Estratto del documento>
---*---

SPECIALE INTERPLAY: STILL di Daniele Ninarello

Ciò che risulta evidente in Still di Daniele Ninarello, anche a uno sguardo superficiale, profano, persino disattento, è una cifra di rigore implacabile, di studio serissimo, di indagine e ricerca esercitate con feroce disciplina.

La partitura di movimento, da una stasi iniziale, si infittisce in una trama di piccole frasi, a volte minimali, a volte più complesse, che si intrecciano e rimbalzano tra i tre danzatori, giungendo alla massima espansione per poi contrarsi, in maniera inversa, verso un ritorno alla stasi che conclude il percorso. Una partitura di movimento che ricorda quelle musicali di certi lavori di Steve Reich, nell’intrico complicato di ritorni, incroci e intersezioni del fraseggio e del ritmo.

Un viaggio all’interno del movimento, una battaglia costante contro la gravità. Un lavoro rigoroso, quasi scientifico, affrontato con una modalità chirurgica senza indulgere all’emotività. È il linguaggio della danza che viene analizzato nelle sue modalità, nel suo confrontarsi con le forze della fisica e le sue modalità per rapportarsi e/o sfuggire ad esse.

---*---

Elenco voci>
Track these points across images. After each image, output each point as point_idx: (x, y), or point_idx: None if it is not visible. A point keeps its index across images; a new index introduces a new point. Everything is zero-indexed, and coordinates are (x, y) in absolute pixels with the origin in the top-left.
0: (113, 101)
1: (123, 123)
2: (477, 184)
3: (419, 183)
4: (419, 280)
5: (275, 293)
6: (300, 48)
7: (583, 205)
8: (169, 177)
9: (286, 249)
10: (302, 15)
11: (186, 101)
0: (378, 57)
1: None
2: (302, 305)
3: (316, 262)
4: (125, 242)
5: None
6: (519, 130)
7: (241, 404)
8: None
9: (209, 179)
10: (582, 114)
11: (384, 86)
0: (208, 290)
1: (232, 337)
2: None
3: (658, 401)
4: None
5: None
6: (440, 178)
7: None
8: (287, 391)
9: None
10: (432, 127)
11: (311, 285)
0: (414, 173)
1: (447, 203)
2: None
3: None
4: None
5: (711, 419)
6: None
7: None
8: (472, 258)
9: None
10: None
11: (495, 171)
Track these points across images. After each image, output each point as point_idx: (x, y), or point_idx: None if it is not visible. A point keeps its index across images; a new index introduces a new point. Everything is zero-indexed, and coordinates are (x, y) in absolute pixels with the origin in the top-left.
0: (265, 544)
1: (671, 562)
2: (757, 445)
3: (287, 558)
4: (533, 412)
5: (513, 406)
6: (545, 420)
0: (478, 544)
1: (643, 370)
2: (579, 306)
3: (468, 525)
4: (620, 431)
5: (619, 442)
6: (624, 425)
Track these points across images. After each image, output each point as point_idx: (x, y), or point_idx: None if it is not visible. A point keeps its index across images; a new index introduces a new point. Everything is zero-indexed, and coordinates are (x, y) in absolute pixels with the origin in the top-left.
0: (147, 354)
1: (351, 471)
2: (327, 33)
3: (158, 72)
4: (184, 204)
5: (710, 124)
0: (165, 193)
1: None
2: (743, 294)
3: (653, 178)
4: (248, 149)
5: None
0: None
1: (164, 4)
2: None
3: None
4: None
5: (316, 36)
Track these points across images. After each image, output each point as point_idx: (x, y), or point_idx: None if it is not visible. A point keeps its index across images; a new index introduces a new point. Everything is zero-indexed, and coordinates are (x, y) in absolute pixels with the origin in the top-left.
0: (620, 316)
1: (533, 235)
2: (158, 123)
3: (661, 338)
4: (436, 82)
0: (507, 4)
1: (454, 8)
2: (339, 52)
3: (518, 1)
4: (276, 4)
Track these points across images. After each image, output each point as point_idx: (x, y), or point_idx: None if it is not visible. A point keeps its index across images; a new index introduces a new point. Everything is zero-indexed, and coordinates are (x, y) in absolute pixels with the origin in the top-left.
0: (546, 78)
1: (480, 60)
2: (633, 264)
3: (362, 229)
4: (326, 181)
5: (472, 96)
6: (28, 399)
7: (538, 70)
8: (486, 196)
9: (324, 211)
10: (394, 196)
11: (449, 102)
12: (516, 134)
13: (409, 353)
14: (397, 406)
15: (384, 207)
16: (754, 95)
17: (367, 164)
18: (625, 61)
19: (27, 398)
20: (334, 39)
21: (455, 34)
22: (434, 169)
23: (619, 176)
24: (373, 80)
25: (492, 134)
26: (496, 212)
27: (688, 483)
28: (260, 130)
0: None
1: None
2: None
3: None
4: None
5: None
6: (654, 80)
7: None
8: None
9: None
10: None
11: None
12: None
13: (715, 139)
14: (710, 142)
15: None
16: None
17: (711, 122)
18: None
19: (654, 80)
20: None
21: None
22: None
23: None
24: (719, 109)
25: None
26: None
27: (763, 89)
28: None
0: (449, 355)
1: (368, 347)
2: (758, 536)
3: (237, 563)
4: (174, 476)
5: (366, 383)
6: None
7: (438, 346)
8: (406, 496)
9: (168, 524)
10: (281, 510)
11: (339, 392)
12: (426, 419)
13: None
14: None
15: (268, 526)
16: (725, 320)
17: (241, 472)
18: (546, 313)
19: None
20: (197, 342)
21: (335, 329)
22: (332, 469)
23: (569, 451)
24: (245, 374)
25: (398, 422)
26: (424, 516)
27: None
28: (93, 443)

---*---

Consegna scritta 1>
Rispondi alle seguenti domande sul testo su Still, una risposta per riga, marcata come la domanda.
(a) Tra quanti danzatori si intrecciano e rimbalzano le piccole frasi della partitura?
(b) A quale compositore rimanda la partitura di movimento?
(c) Contro che cosa si combatte la battaglia costante?
Consegna scritta 2>
Indica se ciascuna affermazione concorda con il testo su Still, rispondendo sì o no e citando le parole decisive del testo.
(a) La partitura di movimento parte da una stasi.
(b) Il lavoro indulge all'emotività.
(c) Il percorso si conclude alla massima espansione.
Consegna scritta 3> Trascrivi fedelmente il passo del testo su Still che va da "Ciò che risulta" fino a "e del ritmo." incluso.

Risposta scritta 1>
(a) Tre.
(b) Steve Reich.
(c) Contro la gravità.

Risposta scritta 2>
(a) Sì: "da una stasi iniziale".
(b) No: "senza indulgere all’emotività".
(c) No: "verso un ritorno alla stasi che conclude il percorso".

Risposta scritta 3>
Ciò che risulta evidente in Still di Daniele Ninarello, anche a uno sguardo superficiale, profano, persino disattento, è una cifra di rigore implacabile, di studio serissimo, di indagine e ricerca esercitate con feroce disciplina.

La partitura di movimento, da una stasi iniziale, si infittisce in una trama di piccole frasi, a volte minimali, a volte più complesse, che si intrecciano e rimbalzano tra i tre danzatori, giungendo alla massima espansione per poi contrarsi, in maniera inversa, verso un ritorno alla stasi che conclude il percorso. Una partitura di movimento che ricorda quelle musicali di certi lavori di Steve Reich, nell’intrico complicato di ritorni, incroci e intersezioni del fraseggio e del ritmo.